### WHAT THE EXERCISE ASKS
Please report how many lines in the data below contain "Services". Nothing besides the number should be written.

---

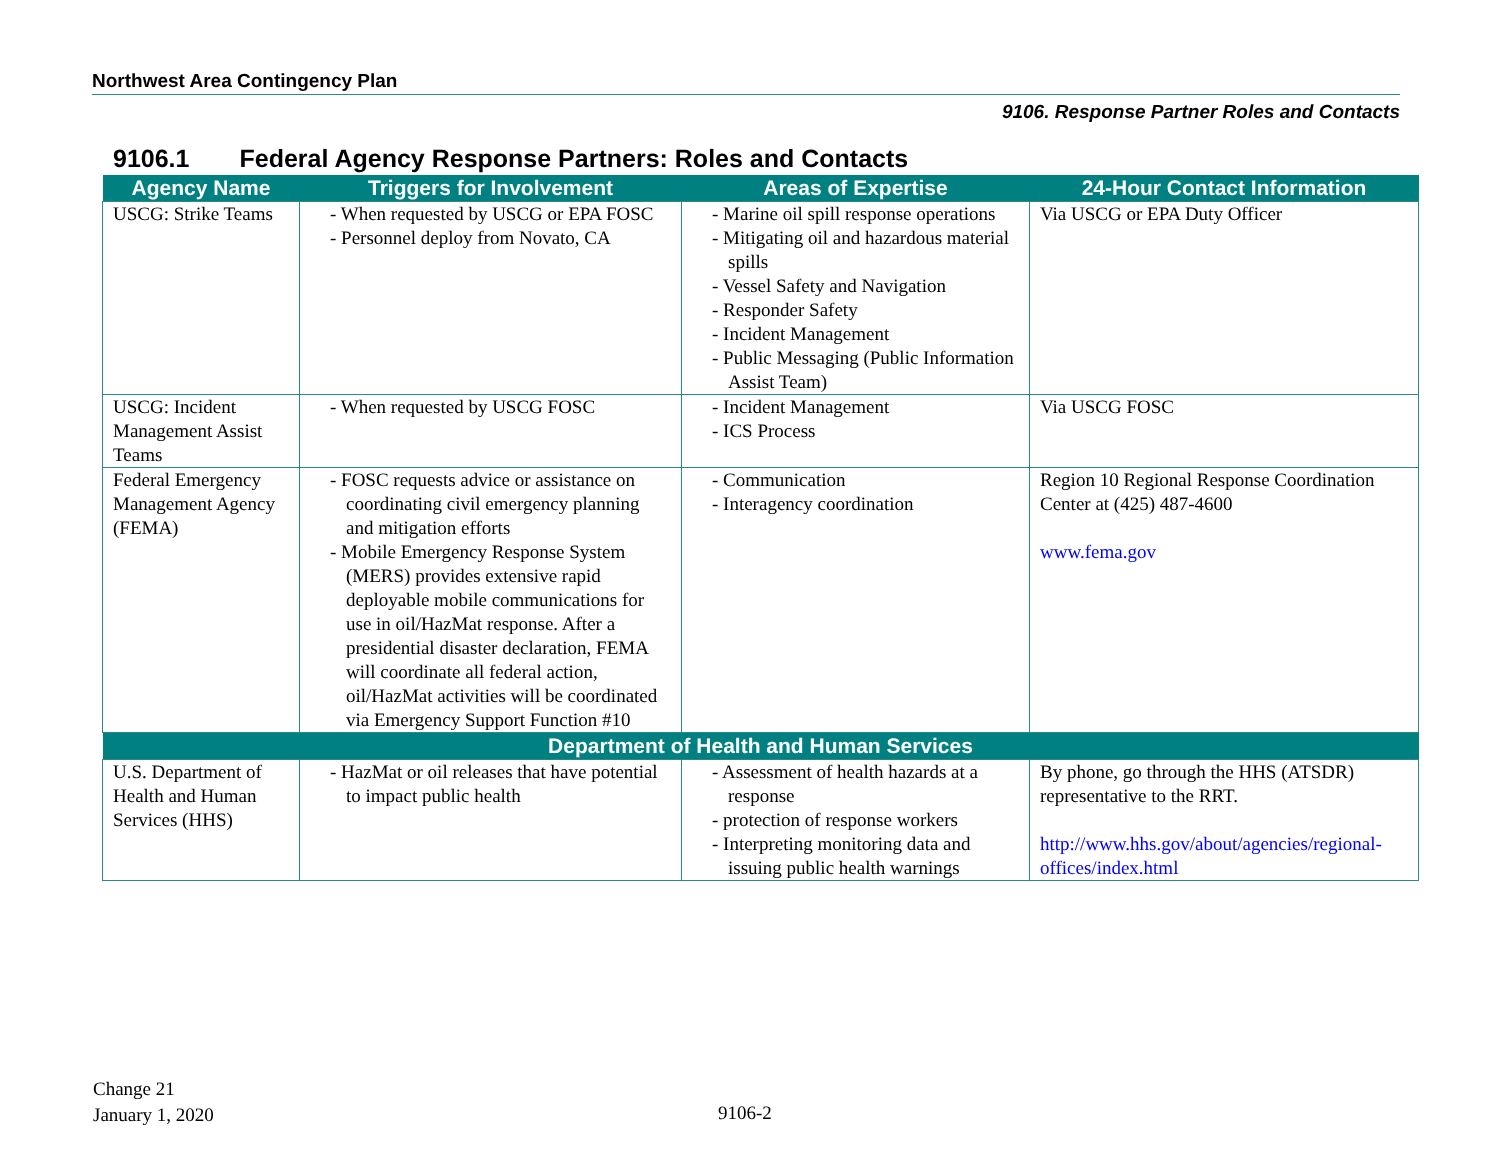Northwest Area Contingency Plan
9106. Response Partner Roles and Contacts
9106.1 Federal Agency Response Partners: Roles and Contacts
| Agency Name | Triggers for Involvement | Areas of Expertise | 24-Hour Contact Information |
| --- | --- | --- | --- |
| USCG: Strike Teams | - When requested by USCG or EPA FOSC - Personnel deploy from Novato, CA | - Marine oil spill response operations - Mitigating oil and hazardous material spills - Vessel Safety and Navigation - Responder Safety - Incident Management - Public Messaging (Public Information Assist Team) | Via USCG or EPA Duty Officer |
| USCG: Incident Management Assist Teams | - When requested by USCG FOSC | - Incident Management - ICS Process | Via USCG FOSC |
| Federal Emergency Management Agency (FEMA) | - FOSC requests advice or assistance on coordinating civil emergency planning and mitigation efforts - Mobile Emergency Response System (MERS) provides extensive rapid deployable mobile communications for use in oil/HazMat response. After a presidential disaster declaration, FEMA will coordinate all federal action, oil/HazMat activities will be coordinated via Emergency Support Function #10 | - Communication - Interagency coordination | Region 10 Regional Response Coordination Center at (425) 487-4600 www.fema.gov |
| Department of Health and Human Services | | | |
| U.S. Department of Health and Human Services (HHS) | - HazMat or oil releases that have potential to impact public health | - Assessment of health hazards at a response - protection of response workers - Interpreting monitoring data and issuing public health warnings | By phone, go through the HHS (ATSDR) representative to the RRT. http://www.hhs.gov/about/agencies/regional-offices/index.html |
Change 21
January 1, 2020
9106-2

---

### ANSWER AREA
2